▶ [Source excerpt]
------------------------

Bolivian student shares stories

An international student from Bolivia gave a presentation on her home country on May 1 in Jonasson Hall. The presentation focused on the cultures of west Bolivia and east Bolivia primarily, with touristic information spread within.

Sophomore Maria Vargas was born in Santa Cruz, Bolivia, on the east side of the country, where it is hotter than the west side. Vargas began with a quick run through of the history of Bolivia, naming various territories that Bolivia had lost in wars against Chile, Brazil and Paraguay.

“The government was not ready for all the wars,” Vargas said.

Vargas mentioned that there were even some movements to have been made to reclaim the territories that were taken from Bolivia.

“[The courts are] going to answer back in November,” Vargas said.

After the quick run-through, Vargas gave an overview of Bolivian culture, switching from west to east. The country of Bolivia is made up of 36 indigenous tribes.

“Each city and each village have their own food, their own drinks and their own customs,” Vargas said.

Vargas then began to describe the food from the two regions, beginning with her own.

“We basically have breakfast in the morning, and our biggest meal is lunch then at five we have teatime,” Vargas said.

The actual food is usually made up of locally-grown food.

“Bolivian people, they like their fruits. They take advantage of the good land they have,” Vargas said.

Bolivia is also known for the wine it produces. At every meal, everyone has a glass of wine to help with the digestion, even the kids.

------------------------

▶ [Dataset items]
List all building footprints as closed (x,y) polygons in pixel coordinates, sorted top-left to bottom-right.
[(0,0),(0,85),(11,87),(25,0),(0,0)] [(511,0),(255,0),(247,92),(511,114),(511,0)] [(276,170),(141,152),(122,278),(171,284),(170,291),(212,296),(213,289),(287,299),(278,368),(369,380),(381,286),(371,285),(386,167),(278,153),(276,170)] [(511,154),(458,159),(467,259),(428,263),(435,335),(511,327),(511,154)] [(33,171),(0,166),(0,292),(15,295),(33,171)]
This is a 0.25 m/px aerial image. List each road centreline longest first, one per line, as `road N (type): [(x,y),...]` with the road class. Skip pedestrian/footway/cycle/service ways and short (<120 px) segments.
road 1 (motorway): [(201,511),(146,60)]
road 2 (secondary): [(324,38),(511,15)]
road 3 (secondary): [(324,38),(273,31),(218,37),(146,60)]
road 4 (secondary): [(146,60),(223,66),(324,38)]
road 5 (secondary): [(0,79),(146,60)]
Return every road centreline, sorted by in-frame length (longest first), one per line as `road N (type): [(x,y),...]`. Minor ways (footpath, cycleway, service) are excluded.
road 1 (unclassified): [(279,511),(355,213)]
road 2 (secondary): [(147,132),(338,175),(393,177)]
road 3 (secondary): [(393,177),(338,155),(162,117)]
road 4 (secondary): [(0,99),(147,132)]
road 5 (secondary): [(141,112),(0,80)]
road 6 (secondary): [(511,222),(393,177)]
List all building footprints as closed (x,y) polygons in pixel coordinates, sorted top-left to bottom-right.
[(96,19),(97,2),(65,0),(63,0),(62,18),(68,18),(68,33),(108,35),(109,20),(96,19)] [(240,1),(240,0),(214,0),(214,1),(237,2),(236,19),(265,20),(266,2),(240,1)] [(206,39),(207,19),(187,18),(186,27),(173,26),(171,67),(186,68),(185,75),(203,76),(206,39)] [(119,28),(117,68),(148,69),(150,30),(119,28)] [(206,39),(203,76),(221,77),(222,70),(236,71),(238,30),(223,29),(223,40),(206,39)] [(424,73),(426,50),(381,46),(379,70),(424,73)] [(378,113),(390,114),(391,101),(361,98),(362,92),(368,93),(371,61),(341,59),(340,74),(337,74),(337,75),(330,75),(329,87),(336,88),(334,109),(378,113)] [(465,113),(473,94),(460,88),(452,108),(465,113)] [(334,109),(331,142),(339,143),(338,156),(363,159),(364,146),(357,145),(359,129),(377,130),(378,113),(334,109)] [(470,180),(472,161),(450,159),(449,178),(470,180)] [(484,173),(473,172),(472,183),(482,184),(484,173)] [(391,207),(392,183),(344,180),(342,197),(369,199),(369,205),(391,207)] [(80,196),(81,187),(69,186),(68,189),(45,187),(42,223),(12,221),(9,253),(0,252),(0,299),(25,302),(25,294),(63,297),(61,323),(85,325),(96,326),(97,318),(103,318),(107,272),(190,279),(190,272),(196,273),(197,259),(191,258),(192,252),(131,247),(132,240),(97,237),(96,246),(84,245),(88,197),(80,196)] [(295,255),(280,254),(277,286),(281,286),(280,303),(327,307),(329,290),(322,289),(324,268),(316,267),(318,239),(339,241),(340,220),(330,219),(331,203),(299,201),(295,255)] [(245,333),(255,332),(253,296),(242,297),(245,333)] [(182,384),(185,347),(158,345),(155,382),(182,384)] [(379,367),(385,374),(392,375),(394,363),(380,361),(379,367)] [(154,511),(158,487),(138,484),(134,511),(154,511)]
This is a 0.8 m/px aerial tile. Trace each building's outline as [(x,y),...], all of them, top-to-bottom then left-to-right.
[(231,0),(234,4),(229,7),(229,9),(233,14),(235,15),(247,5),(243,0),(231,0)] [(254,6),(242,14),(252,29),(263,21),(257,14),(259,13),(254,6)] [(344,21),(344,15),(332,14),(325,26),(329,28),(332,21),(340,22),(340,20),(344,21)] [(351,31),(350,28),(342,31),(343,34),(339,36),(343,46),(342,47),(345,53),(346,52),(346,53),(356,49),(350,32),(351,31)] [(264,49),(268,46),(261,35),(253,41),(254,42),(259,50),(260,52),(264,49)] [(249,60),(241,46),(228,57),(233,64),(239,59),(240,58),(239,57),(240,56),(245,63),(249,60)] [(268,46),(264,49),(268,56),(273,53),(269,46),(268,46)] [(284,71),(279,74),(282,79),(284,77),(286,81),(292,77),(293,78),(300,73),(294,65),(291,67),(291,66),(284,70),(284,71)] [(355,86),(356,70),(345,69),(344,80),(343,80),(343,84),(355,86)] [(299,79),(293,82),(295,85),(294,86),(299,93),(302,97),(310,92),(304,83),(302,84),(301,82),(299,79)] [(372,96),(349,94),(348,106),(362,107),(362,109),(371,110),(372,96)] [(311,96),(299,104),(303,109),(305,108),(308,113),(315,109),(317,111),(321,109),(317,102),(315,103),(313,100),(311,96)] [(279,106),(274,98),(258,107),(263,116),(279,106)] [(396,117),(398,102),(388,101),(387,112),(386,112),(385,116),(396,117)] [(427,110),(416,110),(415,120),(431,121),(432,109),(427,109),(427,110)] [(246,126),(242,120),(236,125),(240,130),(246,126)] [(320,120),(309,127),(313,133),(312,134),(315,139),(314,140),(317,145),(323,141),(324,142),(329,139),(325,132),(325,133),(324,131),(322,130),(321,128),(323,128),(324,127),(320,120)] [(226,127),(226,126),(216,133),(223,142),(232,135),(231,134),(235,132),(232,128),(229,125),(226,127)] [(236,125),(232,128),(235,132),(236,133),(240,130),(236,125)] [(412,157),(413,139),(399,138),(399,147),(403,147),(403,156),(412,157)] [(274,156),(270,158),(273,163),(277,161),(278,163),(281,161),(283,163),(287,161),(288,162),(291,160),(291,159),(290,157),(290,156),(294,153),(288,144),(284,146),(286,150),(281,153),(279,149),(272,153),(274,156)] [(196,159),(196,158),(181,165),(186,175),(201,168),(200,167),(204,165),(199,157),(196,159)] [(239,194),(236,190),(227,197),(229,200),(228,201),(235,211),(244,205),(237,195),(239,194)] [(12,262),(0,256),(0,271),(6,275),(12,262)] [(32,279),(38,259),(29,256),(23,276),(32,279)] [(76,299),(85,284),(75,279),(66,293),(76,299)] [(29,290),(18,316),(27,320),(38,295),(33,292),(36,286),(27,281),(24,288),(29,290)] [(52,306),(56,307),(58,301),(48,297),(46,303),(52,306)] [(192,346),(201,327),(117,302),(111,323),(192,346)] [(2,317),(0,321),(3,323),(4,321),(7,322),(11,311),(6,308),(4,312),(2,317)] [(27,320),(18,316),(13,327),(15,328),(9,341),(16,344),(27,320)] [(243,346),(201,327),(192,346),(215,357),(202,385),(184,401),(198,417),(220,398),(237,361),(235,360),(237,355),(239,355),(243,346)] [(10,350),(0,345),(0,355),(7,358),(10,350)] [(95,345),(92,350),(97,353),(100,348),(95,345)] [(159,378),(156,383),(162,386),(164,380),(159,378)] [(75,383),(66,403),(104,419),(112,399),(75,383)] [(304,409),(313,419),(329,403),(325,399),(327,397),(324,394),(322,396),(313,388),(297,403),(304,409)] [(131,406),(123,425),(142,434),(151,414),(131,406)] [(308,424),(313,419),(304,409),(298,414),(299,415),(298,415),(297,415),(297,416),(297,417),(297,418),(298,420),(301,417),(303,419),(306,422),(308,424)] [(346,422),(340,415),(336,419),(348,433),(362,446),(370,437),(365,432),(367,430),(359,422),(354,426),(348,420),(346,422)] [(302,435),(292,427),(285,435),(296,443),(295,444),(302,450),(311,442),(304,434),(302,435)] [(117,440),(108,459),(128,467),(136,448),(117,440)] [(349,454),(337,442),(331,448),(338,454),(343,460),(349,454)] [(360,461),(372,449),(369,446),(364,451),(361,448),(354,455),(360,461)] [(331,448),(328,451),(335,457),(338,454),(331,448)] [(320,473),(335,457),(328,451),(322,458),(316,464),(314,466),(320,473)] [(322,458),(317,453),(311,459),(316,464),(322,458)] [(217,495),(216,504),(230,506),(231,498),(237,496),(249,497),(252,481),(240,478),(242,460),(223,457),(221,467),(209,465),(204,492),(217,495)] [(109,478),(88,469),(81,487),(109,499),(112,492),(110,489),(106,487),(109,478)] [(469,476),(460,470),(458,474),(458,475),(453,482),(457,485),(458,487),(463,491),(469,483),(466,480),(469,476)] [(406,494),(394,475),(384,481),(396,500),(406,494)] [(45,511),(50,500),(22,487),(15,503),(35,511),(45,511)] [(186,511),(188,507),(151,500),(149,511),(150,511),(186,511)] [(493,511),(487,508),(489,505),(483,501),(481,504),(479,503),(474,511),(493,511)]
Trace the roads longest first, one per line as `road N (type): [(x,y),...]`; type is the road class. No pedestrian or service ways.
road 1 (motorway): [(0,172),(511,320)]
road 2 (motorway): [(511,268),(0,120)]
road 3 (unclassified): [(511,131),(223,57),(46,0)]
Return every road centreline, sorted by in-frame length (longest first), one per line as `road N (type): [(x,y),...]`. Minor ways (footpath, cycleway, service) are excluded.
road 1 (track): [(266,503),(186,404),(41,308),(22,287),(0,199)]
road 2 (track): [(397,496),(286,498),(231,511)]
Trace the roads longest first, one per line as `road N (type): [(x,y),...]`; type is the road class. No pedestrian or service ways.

------------------------

▶ [Given instruction A] Please set down the passage from the Bolivian presentation article, starting with "An international student" and going on through "information spread within.".
▶ [Given instruction B] Name every country that the Bolivian presentation article says took territory from Bolivia in wars.
▶ [Given instruction C] Carry the Bolivian presentation article on from its final sentence.

▶ [Task answer A]
An international student from Bolivia gave a presentation on her home country on May 1 in Jonasson Hall. The presentation focused on the cultures of west Bolivia and east Bolivia primarily, with touristic information spread within.

▶ [Task answer B] Chile, Brazil, Paraguay

▶ [Task answer C]
“The legal age in Bolivia is 18, however it doesn’t matter,” Vargas said with a grin.

The largest event in Bolivia is Carnival, a festival lasting from two-four days. It involves colorful costumes, traditional dances and parades.

“Carnival is a representation of the struggle of good against evil and the victory of the angels,” Vargas said.

Carnival takes traditional Bolivian culture and places it into a Christian setting. This was done so that the people of Bolivia could celebrate Carnival when the Catholic Spanish ruled their country.

“We celebrate Carnival at the end of February or in March. It is usually four days,” Vargas said.

Carnival at Oruro is visited by people from all over the world. They take a break from their daily lives to watch dancer bring the struggle between good and evil come to life.

“They don’t stop dancing for two days. They drink chicha, alcohol with corn,” Vargas said about the dancers at Oruro.

In Santa Cruz, the city Vargas is from, the people celebrate Carnival for four days.

“It’s like four days of parties,” Vargas said.

Each age group has a different way of celebrating Carnival, starting at age two, then teenagers and finally adults.

“My favorite part is when you get to see people you haven’t seen in a year. You meet new people, and everybody is like no stress,” Vargas said.

Vargas finished the presentation with a description of Bolivian clothing, which varies greatly in each region and with a run through of various tourist sites in Bolivia: Tiwanaku, the cradle of Andean civilization; Potosi, the highest and once richest city in Bolivia; La Paz, home of the Bolivian government; Salar De Uyuni, a lake of salt and many others.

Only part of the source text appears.